Boeing's offer to build refueling tankers based on its 767 jetliner won out over a bid by EADS.
Boeing builds the 767 at the Everett plant. Among those at the rally were Senators Patty Murray and Maria Cantwell, Representatives Jay Inslee and Dave Reichert, labor leaders, Boeing employees and company officials.
"We believed in our product. We believed in our government and we're excited that we've got this contract," said worker Loraine Gibson.
The contract to replace the Air Force's half-century-old KC-135 tanker fleet is a major boost for the Puget Sound region and Wichita, Kan., where the planes will be built and modified. Boeing builds the 767 at the Everett plant.
Thursday's announcement came as a surprise to many after defense analysts, politicians, factory workers and even company executives had expected EADS to win the decade-long battle with Boeing, which had been marked by delays, missteps and bitter accusations.

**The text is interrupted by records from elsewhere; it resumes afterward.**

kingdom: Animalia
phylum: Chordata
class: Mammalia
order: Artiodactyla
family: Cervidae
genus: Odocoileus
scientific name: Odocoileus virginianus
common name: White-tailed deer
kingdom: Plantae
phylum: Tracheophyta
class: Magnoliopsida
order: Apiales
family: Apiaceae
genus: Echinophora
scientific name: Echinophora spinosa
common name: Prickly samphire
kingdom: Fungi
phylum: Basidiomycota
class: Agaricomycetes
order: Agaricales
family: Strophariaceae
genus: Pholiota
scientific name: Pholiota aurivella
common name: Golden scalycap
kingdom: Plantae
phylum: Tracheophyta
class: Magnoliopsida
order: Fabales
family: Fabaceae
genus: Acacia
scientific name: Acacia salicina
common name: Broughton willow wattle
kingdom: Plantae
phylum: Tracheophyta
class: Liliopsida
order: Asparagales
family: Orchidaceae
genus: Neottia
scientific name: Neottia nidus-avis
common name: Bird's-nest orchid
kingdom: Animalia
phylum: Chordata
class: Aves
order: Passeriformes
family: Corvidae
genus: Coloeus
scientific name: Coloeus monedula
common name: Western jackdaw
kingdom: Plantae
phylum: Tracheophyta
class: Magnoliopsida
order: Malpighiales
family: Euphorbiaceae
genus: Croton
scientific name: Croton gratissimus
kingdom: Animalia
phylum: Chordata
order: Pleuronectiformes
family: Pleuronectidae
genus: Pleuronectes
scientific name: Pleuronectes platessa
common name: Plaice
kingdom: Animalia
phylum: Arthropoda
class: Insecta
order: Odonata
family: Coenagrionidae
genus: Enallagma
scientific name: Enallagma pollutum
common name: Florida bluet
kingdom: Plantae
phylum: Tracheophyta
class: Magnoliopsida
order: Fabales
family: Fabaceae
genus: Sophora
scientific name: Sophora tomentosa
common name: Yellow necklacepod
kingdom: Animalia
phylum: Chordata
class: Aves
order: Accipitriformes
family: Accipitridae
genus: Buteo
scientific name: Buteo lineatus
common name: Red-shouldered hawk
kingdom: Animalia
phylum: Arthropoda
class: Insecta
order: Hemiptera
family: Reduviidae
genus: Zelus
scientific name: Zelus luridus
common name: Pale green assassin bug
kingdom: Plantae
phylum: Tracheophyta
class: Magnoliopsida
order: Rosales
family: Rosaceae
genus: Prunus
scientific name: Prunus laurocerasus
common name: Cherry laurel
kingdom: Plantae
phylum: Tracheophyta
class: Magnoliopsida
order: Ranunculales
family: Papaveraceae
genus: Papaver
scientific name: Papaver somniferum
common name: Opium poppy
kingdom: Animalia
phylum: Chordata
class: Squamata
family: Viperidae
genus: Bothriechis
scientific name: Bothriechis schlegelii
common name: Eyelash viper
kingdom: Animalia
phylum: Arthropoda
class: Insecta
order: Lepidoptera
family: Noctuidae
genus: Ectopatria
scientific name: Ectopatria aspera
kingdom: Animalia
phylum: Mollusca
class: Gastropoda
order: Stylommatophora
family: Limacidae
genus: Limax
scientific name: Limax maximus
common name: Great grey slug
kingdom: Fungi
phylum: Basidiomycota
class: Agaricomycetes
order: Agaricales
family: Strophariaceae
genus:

"We were very concerned because this is a very, very complicated process and we were concerned that EADS was able to put in a lower bid because they had government subsidies behind that A330 airframe," said Washington Senator Maria Cantwell (D). "But Boeing was able, because it's been building these planes for a long time, to get the efficiency down and put a very, very competitive proposal on the table. So that's very big economic news for our region."
EADS said in a statement Friday that it would go over the issue with the Air Force, but said nothing about a formal appeal.
"This is certainly a disappointing turn of events, and we look forward to discussing with the Air Force how it arrived at this conclusion," EADS North America Chairman Ralph D. Crosby, Jr. said.
The company said it was sending a letter to its employees explaining that the decision does not mean the end of EADS' efforts to expand in the United States.
The contract will support about 50,000 total U.S. jobs with Boeing and some 800 suppliers in more than 40 states, the company says. For Washington state alone, Boeing has said it would mean 11,000 jobs and $693 million in annual economic benefits.